Daly's left knee, in effect, was smithereened. Almost every possible working part was shredded.

"Everything but my PCL," he said, referring to the posterior cruciate ligament.

He added, "I actually thought I broke my leg. When they took me to the sideline and put me on the trainer's table, that was when everything started to kick in. That it was my knee, and how severe it was. Worst pain in my life."

There are those who believe the Lord never gives folks more than they can handle. Imagine what He thought of Connor Daly's inner strength. Just under 2 months earlier, Daly's father, Tim, a sales rep and fullback starter for Archbishop Ryan in 1980, had suddenly passed.

La Salle, the defending PIAA Class AAAA champion, tonight will open its season with a road clash at a traditional toughie, North Penn.

The emotions will be stirring in major fashion for Daly, now a 6-foot, 195-pound senior and again a starting middle linebacker. Even under normal circumstances, merely having battled his way all the way back would make for an emotional night.
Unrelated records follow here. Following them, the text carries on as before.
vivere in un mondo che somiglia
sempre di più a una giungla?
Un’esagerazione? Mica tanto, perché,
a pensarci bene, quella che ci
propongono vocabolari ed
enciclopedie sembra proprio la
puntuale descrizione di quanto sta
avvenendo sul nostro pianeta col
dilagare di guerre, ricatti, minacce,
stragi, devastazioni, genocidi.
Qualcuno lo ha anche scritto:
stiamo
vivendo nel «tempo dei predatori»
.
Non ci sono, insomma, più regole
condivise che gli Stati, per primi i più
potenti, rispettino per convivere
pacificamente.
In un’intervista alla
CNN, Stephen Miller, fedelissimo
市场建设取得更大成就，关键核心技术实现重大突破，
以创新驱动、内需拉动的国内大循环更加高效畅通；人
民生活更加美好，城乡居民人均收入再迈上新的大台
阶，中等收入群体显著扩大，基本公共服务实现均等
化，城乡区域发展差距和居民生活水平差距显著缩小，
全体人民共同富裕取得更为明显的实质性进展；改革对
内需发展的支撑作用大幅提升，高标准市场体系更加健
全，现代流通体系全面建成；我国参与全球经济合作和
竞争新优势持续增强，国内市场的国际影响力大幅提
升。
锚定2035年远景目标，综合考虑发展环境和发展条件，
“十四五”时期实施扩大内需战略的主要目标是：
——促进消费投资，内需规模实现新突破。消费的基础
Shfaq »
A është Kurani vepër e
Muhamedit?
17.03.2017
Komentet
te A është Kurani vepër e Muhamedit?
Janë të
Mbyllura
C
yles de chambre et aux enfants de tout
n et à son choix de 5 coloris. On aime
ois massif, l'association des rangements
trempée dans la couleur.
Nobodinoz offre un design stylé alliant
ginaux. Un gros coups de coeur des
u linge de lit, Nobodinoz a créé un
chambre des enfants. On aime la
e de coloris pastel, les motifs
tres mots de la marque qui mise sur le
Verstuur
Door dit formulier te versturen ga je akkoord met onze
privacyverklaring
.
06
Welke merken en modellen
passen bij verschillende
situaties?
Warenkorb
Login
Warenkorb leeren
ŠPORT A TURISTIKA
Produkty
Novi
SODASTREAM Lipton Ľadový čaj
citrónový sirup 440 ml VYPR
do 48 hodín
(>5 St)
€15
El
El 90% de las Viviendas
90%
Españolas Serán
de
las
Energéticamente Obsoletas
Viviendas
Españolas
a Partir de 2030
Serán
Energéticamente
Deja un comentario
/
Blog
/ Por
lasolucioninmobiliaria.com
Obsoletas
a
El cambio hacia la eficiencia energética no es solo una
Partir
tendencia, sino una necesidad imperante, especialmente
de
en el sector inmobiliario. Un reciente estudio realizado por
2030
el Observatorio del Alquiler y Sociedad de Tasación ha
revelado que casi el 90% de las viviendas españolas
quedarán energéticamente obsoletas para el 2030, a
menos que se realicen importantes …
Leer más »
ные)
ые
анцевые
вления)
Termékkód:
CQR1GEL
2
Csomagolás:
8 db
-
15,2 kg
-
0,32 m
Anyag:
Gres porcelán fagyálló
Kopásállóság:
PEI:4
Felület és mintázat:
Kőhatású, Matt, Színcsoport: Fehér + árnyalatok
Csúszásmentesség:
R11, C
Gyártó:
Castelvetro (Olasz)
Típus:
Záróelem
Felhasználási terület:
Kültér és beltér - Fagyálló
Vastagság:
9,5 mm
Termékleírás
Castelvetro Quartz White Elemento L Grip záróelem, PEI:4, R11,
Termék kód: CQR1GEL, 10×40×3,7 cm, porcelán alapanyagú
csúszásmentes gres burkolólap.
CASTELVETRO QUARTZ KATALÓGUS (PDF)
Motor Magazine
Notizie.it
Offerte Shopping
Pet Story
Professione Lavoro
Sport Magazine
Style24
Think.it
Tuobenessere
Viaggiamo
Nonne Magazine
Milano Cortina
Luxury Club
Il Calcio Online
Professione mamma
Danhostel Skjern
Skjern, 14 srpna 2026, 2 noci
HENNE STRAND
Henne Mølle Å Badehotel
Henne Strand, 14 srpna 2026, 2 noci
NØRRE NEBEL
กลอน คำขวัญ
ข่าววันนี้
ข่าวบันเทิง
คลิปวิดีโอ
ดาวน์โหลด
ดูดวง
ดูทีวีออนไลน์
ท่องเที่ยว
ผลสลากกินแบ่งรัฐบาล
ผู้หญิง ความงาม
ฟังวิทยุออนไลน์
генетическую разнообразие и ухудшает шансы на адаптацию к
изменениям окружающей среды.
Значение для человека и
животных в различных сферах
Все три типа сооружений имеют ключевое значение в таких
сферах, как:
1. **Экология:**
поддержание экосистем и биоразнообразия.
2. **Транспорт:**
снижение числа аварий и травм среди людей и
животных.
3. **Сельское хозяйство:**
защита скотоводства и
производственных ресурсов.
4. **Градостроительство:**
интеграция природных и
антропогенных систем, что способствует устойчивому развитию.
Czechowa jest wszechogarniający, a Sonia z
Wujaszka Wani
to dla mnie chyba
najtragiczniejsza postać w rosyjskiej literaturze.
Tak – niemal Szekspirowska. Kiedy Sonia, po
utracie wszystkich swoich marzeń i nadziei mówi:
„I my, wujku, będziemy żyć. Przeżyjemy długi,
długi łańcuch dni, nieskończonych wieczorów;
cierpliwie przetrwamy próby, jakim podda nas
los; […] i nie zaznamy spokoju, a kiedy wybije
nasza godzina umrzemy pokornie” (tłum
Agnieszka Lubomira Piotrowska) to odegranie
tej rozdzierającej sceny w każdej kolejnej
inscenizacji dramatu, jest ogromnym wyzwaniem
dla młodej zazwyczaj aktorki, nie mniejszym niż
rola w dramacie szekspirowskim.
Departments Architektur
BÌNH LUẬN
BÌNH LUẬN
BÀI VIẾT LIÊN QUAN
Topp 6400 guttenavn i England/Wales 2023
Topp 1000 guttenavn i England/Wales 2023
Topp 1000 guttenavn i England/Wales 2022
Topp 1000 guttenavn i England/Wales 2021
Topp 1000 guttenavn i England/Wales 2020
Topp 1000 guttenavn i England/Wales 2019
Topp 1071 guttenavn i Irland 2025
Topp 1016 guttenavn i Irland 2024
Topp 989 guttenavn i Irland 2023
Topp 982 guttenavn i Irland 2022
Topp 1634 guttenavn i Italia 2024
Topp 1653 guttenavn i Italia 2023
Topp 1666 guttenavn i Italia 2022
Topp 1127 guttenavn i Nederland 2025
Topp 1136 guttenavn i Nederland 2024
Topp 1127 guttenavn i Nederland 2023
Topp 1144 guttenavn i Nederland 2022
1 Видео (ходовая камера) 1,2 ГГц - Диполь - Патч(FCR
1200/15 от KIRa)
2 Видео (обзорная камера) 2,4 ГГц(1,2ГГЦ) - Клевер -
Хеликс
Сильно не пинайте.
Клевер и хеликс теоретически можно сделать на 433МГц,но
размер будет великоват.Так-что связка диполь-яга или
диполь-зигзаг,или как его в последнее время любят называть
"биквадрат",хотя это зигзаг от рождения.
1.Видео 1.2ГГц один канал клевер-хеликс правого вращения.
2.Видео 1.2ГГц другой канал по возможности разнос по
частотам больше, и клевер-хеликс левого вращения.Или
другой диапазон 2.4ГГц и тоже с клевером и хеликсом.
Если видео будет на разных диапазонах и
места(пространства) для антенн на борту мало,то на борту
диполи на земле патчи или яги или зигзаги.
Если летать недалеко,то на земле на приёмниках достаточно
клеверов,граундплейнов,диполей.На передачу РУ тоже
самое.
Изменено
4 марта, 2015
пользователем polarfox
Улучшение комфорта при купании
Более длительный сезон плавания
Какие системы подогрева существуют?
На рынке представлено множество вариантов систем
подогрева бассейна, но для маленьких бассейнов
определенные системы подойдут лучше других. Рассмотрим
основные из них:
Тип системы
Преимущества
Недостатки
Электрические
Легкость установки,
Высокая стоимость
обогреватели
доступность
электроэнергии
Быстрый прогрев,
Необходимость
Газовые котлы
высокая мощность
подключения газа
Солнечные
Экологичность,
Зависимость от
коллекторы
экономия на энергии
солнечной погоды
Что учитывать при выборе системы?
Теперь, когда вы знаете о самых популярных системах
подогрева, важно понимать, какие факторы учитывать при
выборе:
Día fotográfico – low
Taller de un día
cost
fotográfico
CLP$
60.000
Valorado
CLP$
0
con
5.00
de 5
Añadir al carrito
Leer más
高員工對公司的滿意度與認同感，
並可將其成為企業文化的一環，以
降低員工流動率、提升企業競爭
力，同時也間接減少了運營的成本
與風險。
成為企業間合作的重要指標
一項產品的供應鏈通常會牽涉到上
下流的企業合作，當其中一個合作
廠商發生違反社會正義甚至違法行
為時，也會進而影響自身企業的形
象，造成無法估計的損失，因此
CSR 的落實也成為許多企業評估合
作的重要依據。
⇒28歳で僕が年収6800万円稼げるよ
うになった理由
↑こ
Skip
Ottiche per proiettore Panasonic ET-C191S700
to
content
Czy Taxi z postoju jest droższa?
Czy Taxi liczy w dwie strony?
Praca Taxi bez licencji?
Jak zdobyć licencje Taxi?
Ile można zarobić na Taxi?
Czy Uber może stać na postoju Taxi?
But there's another variable: Daly's teammates were so impressed with his grit, in football and in life, over the last year-plus, last week they voted him a tri-captain.

"It really means a lot to me," Daly said. "I know my dad would be proud of this. I've been working out with these guys since January. I'm happy they feel this way about me. A lot of my buddies were saying they were going to vote for me. When it did happen . . . Very exciting."